__Directions__
Return every entry exactly as written, with the pictures removed.

__The records__
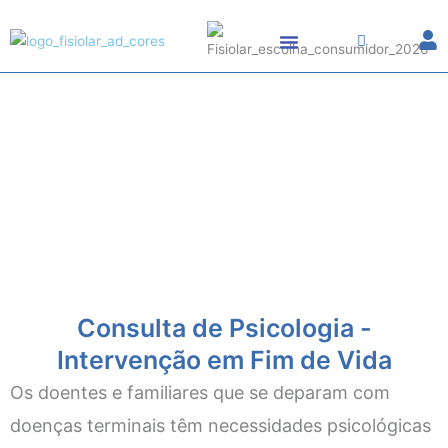
Skip
to
content
Psicologia Clínica
Ao Domicílio
Por Videoconsulta
Em todo o País
Consulta de Psicologia -
Intervenção em Fim de Vida
Os doentes e familiares que se deparam com
doenças terminais têm necessidades psicológicas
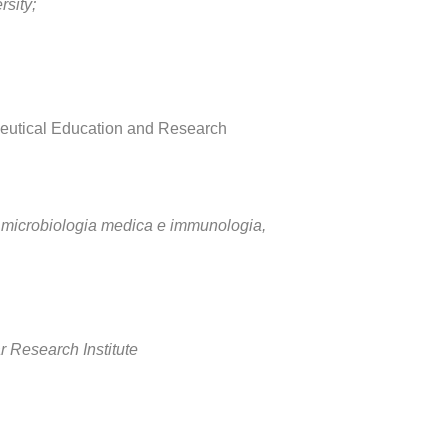
sity;
maceutical Education and Research
i microbiologia medica e immunologia,
r Research Institute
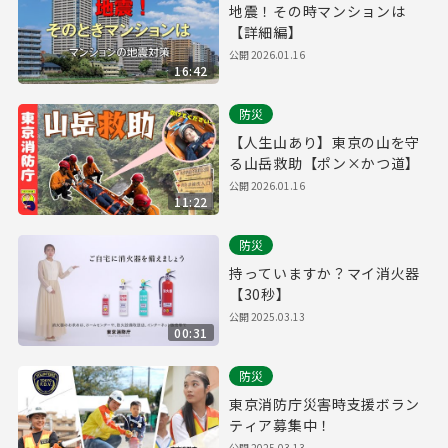
地震！その時マンションは
【詳細編】
公開
2026.01.16
16:42
防災
【人生山あり】東京の山を守
る山岳救助【ポン×かつ道】
公開
2026.01.16
11:22
防災
持っていますか？マイ消火器
【30秒】
公開
2025.03.13
00:31
防災
東京消防庁災害時支援ボラン
ティア募集中！
公開
2025.03.13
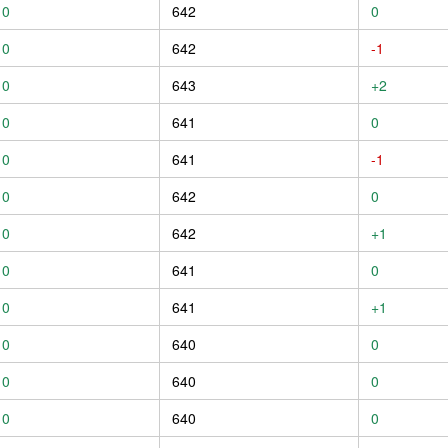
0
642
0
0
642
-1
0
643
+2
0
641
0
0
641
-1
0
642
0
0
642
+1
0
641
0
0
641
+1
0
640
0
0
640
0
0
640
0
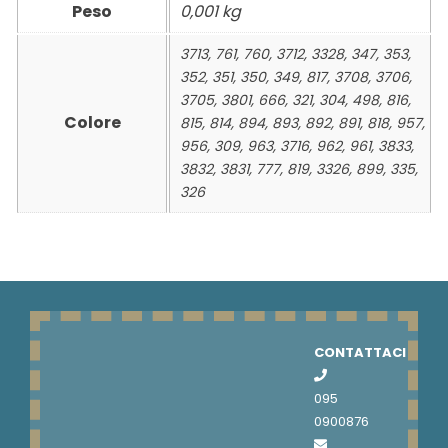
Peso
0,001 kg
3713, 761, 760, 3712, 3328, 347, 353,
352, 351, 350, 349, 817, 3708, 3706,
3705, 3801, 666, 321, 304, 498, 816,
Colore
815, 814, 894, 893, 892, 891, 818, 957,
956, 309, 963, 3716, 962, 961, 3833,
3832, 3831, 777, 819, 3326, 899, 335,
326
CONTATTACI
095
0900876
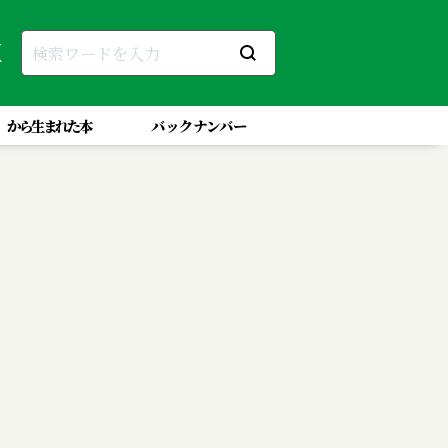
」から生まれた本
バックナンバー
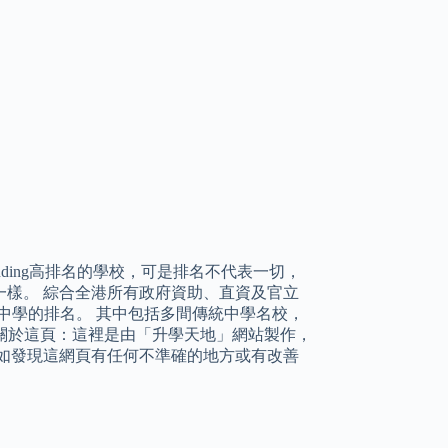
ding高排名的學校，可是排名不代表一切，
樣。 綜合全港所有政府資助、直資及官立
1中學及各區中學的排名。 其中包括多間傳統中學名校，
。 關於這頁：這裡是由「升學天地」網站製作，
如發現這網頁有任何不準確的地方或有改善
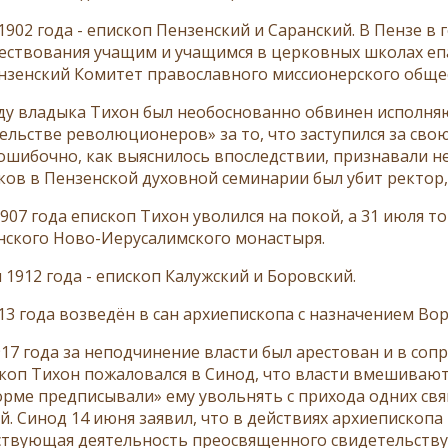
 1902 года - епископ Пензенский и Саранский. В Пензе 
ствования учащим и учащимся в церковных школах епа
пензенский Комитет православного миссионерского общес
оду владыка Тихон был необоснованно обвинен исполня
ельстве революционеров» за то, что заступился за свою
ошибочно, как выяснилось впоследствии, признавали н
ков в Пензенской духовной семинарии был убит ректор,
1907 года епископ Тихон уволился на покой, а 31 июля 
нского Ново-Иерусалимского монастыря.
 1912 года - епископ Калужский и Боровский.
913 года возведён в сан архиепископа с назначением Во
917 года за неподчинение власти был арестован и в со
коп Тихон пожаловался в Синод, что власти вмешиваютс
орме предписывали» ему увольнять с прихода одних свящ
й. Синод 14 июня заявил, что в действиях архиепископа
твующая деятельность преосвященного свидетельствуе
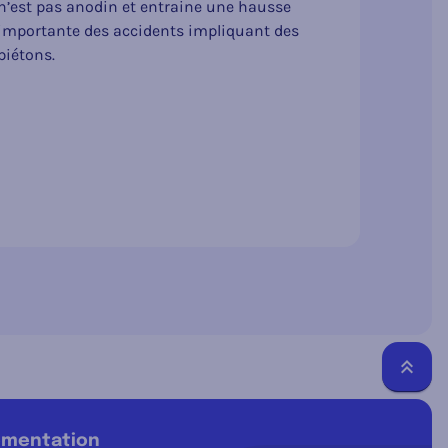
n’est pas anodin et entraine une hausse
importante des accidents impliquant des
piétons.
Reto
lementation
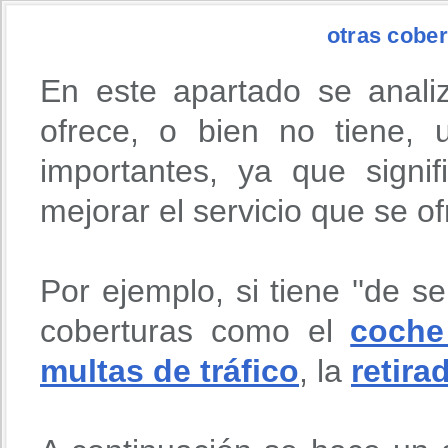
otras cober
En este apartado se anali
ofrece, o bien no tiene,
importantes, ya que signi
mejorar el servicio que se o
Por ejemplo, si tiene ''de se
coberturas como el
coche
multas de tráfico
, la
retira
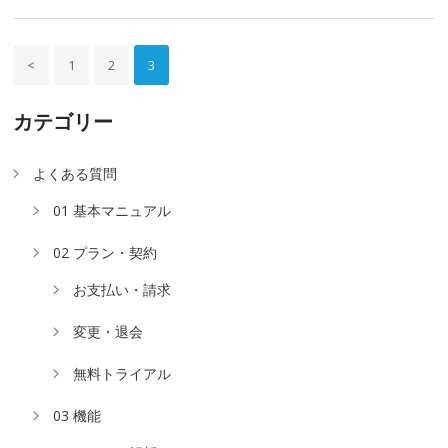
<
1
2
3
カテゴリー
よくある質問
01 基本マニュアル
02 プラン・契約
お支払い・請求
変更・退会
無料トライアル
03 機能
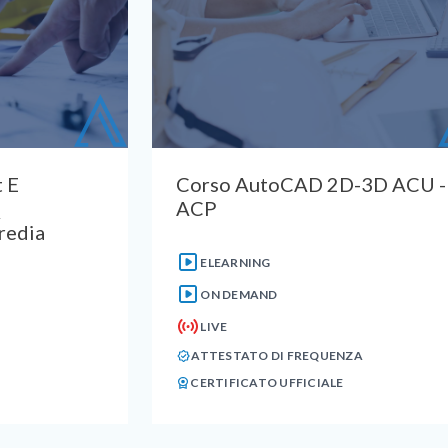
 E
Corso AutoCAD 2D-3D ACU -
Q
ACP
redia
ELEARNING
ON DEMAND
LIVE
ATTESTATO DI FREQUENZA
CERTIFICATO UFFICIALE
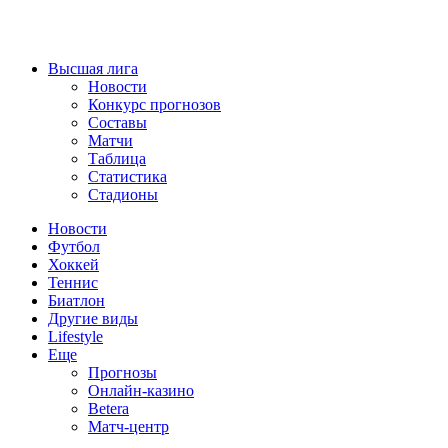
Высшая лига
Новости
Конкурс прогнозов
Составы
Матчи
Таблица
Статистика
Стадионы
Новости
Футбол
Хоккей
Теннис
Биатлон
Другие виды
Lifestyle
Еще
Прогнозы
Онлайн-казино
Betera
Матч-центр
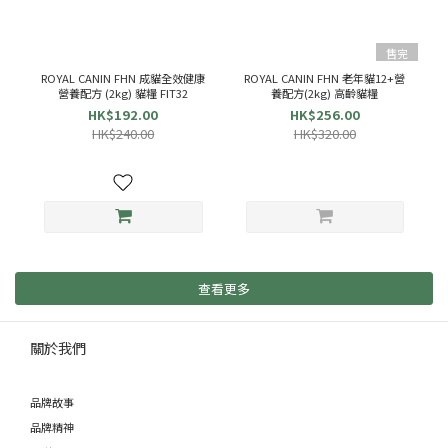
售完
ROYAL CANIN FHN 成貓全效健康
ROYAL CANIN FHN 老年貓12+營
營養配方 (2kg) 貓糧 FIT32
養配方(2kg) 高齡貓糧
HK$192.00
HK$256.00
HK$240.00
HK$320.00
查看更多
關於我們
品牌故事
品牌精神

__Reply__
Skip
to
content
Psicologia Clínica
Ao Domicílio
Por Videoconsulta
Em todo o País
Consulta de Psicologia -
Intervenção em Fim de Vida
Os doentes e familiares que se deparam com
doenças terminais têm necessidades psicológicas
sity;
maceutical Education and Research
i microbiologia medica e immunologia,
r Research Institute
地震！その時マンションは
【詳細編】
公開
2026.01.16
16:42
防災
【人生山あり】東京の山を守
る山岳救助【ポン×かつ道】
公開
2026.01.16
11:22
防災
持っていますか？マイ消火器
【30秒】
公開
2025.03.13
00:31
防災
東京消防庁災害時支援ボラン
ティア募集中！
公開
2025.03.13
0
642
0
0
642
-1
0
643
+2
0
641
0
0
641
-1
0
642
0
0
642
+1
0
641
0
0
641
+1
0
640
0
0
640
0
0
640
0
Peso
0,001 kg
3713, 761, 760, 3712, 3328, 347, 353,
352, 351, 350, 349, 817, 3708, 3706,
3705, 3801, 666, 321, 304, 498, 816,
Colore
815, 814, 894, 893, 892, 891, 818, 957,
956, 309, 963, 3716, 962, 961, 3833,
3832, 3831, 777, 819, 3326, 899, 335,
326
CONTATTACI
095
0900876
」から生まれた本
バックナンバー
ding高排名的學校，可是排名不代表一切，
樣。 綜合全港所有政府資助、直資及官立
1中學及各區中學的排名。 其中包括多間傳統中學名校，
。 關於這頁：這裡是由「升學天地」網站製作，
如發現這網頁有任何不準確的地方或有改善
 1902 года - епископ Пензенский и Саранский. В Пензе 
ствования учащим и учащимся в церковных школах епа
пензенский Комитет православного миссионерского общес
оду владыка Тихон был необоснованно обвинен исполня
ельстве революционеров» за то, что заступился за свою
ошибочно, как выяснилось впоследствии, признавали н
ков в Пензенской духовной семинарии был убит ректор,
1907 года епископ Тихон уволился на покой, а 31 июля 
нского Ново-Иерусалимского монастыря.
 1912 года - епископ Калужский и Боровский.
913 года возведён в сан архиепископа с назначением Во
917 года за неподчинение власти был арестован и в со
коп Тихон пожаловался в Синод, что власти вмешиваютс
орме предписывали» ему увольнять с прихода одних свящ
й. Синод 14 июня заявил, что в действиях архиепископа
твующая деятельность преосвященного свидетельствуе
n’est pas anodin et entraine une hausse
importante des accidents impliquant des
piétons.
Reto
lementation
otras cober
En este apartado se anali
ofrece, o bien no tiene,
importantes, ya que signi
mejorar el servicio que se o
Por ejemplo, si tiene ''de se
coberturas como el
coche
multas de tráfico
, la
retira
<
1
2
3
カテゴリー
よくある質問
01 基本マニュアル
02 プラン・契約
お支払い・請求
変更・退会
無料トライアル
03 機能
 E
Corso AutoCAD 2D-3D ACU -
Q
ACP
redia
ELEARNING
ON DEMAND
LIVE
ATTESTATO DI FREQUENZA
CERTIFICATO UFFICIALE
Высшая лига
Новости
Конкурс прогнозов
Составы
Матчи
Таблица
Статистика
Стадионы
Новости
Футбол
Хоккей
Теннис
Биатлон
Другие виды
Lifestyle
Еще
Прогнозы
Онлайн-казино
Betera
Матч-центр
售完
ROYAL CANIN FHN 成貓全效健康
ROYAL CANIN FHN 老年貓12+營
營養配方 (2kg) 貓糧 FIT32
養配方(2kg) 高齡貓糧
HK$192.00
HK$256.00
HK$240.00
HK$320.00
查看更多
關於我們
品牌故事
品牌精神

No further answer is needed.